◆ BRIEF
As an exercise, copy out the entries exactly as written.

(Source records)
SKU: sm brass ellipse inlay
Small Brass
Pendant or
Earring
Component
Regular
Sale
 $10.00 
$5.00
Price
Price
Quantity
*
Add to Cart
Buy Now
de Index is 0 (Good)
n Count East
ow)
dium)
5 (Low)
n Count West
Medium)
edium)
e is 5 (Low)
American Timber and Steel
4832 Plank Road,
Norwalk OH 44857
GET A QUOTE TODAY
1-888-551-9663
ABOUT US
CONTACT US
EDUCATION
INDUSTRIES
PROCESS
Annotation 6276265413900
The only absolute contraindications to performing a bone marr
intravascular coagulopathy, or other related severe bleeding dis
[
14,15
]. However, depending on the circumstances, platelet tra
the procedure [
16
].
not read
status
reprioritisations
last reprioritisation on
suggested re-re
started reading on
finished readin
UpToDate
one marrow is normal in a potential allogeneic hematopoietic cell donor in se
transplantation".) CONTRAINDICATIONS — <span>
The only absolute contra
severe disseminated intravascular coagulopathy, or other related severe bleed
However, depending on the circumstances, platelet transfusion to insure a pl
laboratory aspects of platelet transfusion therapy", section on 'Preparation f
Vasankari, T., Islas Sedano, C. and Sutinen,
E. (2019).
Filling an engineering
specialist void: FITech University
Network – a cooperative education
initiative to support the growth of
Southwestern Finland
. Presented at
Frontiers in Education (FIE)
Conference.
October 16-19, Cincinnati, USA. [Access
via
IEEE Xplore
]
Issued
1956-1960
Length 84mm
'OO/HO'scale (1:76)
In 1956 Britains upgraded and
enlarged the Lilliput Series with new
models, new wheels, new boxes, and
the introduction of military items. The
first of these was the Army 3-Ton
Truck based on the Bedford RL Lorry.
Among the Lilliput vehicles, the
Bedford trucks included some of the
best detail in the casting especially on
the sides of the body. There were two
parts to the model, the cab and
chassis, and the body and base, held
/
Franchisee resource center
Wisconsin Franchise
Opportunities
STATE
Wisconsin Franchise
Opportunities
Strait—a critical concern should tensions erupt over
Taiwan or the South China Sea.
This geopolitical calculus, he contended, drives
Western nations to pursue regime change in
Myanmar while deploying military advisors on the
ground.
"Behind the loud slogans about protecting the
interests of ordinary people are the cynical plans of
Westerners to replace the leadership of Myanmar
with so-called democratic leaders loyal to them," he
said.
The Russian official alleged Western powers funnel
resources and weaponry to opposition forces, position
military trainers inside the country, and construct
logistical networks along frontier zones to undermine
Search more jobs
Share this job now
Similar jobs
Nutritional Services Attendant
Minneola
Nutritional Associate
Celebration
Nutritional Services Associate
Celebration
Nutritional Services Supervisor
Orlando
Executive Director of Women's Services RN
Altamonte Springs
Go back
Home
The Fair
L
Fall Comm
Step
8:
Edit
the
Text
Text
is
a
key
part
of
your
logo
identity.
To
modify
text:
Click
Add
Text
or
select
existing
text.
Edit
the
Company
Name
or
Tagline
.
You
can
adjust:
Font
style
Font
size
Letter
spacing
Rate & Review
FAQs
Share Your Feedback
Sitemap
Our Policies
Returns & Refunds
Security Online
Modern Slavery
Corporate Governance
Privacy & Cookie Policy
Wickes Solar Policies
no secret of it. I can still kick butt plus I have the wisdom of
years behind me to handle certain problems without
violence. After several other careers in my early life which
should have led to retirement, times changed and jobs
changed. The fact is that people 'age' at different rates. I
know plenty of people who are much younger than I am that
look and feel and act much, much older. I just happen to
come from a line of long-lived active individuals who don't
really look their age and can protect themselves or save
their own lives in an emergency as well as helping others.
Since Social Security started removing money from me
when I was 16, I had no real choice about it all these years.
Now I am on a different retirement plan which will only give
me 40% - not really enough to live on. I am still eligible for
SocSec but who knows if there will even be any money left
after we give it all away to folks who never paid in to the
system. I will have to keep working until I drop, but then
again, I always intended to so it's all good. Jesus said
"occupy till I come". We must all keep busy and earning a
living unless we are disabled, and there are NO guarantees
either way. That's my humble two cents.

◆ EXPECTED ANSWER
SKU: sm brass ellipse inlay
Small Brass
Pendant or
Earring
Component
Regular
Sale
 $10.00 
$5.00
Price
Price
Quantity
*
Add to Cart
Buy Now
de Index is 0 (Good)
n Count East
ow)
dium)
5 (Low)
n Count West
Medium)
edium)
e is 5 (Low)
American Timber and Steel
4832 Plank Road,
Norwalk OH 44857
GET A QUOTE TODAY
1-888-551-9663
ABOUT US
CONTACT US
EDUCATION
INDUSTRIES
PROCESS
Annotation 6276265413900
The only absolute contraindications to performing a bone marr
intravascular coagulopathy, or other related severe bleeding dis
[
14,15
]. However, depending on the circumstances, platelet tra
the procedure [
16
].
not read
status
reprioritisations
last reprioritisation on
suggested re-re
started reading on
finished readin
UpToDate
one marrow is normal in a potential allogeneic hematopoietic cell donor in se
transplantation".) CONTRAINDICATIONS — <span>
The only absolute contra
severe disseminated intravascular coagulopathy, or other related severe bleed
However, depending on the circumstances, platelet transfusion to insure a pl
laboratory aspects of platelet transfusion therapy", section on 'Preparation f
Vasankari, T., Islas Sedano, C. and Sutinen,
E. (2019).
Filling an engineering
specialist void: FITech University
Network – a cooperative education
initiative to support the growth of
Southwestern Finland
. Presented at
Frontiers in Education (FIE)
Conference.
October 16-19, Cincinnati, USA. [Access
via
IEEE Xplore
]
Issued
1956-1960
Length 84mm
'OO/HO'scale (1:76)
In 1956 Britains upgraded and
enlarged the Lilliput Series with new
models, new wheels, new boxes, and
the introduction of military items. The
first of these was the Army 3-Ton
Truck based on the Bedford RL Lorry.
Among the Lilliput vehicles, the
Bedford trucks included some of the
best detail in the casting especially on
the sides of the body. There were two
parts to the model, the cab and
chassis, and the body and base, held
/
Franchisee resource center
Wisconsin Franchise
Opportunities
STATE
Wisconsin Franchise
Opportunities
Strait—a critical concern should tensions erupt over
Taiwan or the South China Sea.
This geopolitical calculus, he contended, drives
Western nations to pursue regime change in
Myanmar while deploying military advisors on the
ground.
"Behind the loud slogans about protecting the
interests of ordinary people are the cynical plans of
Westerners to replace the leadership of Myanmar
with so-called democratic leaders loyal to them," he
said.
The Russian official alleged Western powers funnel
resources and weaponry to opposition forces, position
military trainers inside the country, and construct
logistical networks along frontier zones to undermine
Search more jobs
Share this job now
Similar jobs
Nutritional Services Attendant
Minneola
Nutritional Associate
Celebration
Nutritional Services Associate
Celebration
Nutritional Services Supervisor
Orlando
Executive Director of Women's Services RN
Altamonte Springs
Go back
Home
The Fair
L
Fall Comm
Step
8:
Edit
the
Text
Text
is
a
key
part
of
your
logo
identity.
To
modify
text:
Click
Add
Text
or
select
existing
text.
Edit
the
Company
Name
or
Tagline
.
You
can
adjust:
Font
style
Font
size
Letter
spacing
Rate & Review
FAQs
Share Your Feedback
Sitemap
Our Policies
Returns & Refunds
Security Online
Modern Slavery
Corporate Governance
Privacy & Cookie Policy
Wickes Solar Policies
no secret of it. I can still kick butt plus I have the wisdom of
years behind me to handle certain problems without
violence. After several other careers in my early life which
should have led to retirement, times changed and jobs
changed. The fact is that people 'age' at different rates. I
know plenty of people who are much younger than I am that
look and feel and act much, much older. I just happen to
come from a line of long-lived active individuals who don't
really look their age and can protect themselves or save
their own lives in an emergency as well as helping others.
Since Social Security started removing money from me
when I was 16, I had no real choice about it all these years.
Now I am on a different retirement plan which will only give
me 40% - not really enough to live on. I am still eligible for
SocSec but who knows if there will even be any money left
after we give it all away to folks who never paid in to the
system. I will have to keep working until I drop, but then
again, I always intended to so it's all good. Jesus said
"occupy till I come". We must all keep busy and earning a
living unless we are disabled, and there are NO guarantees
either way. That's my humble two cents.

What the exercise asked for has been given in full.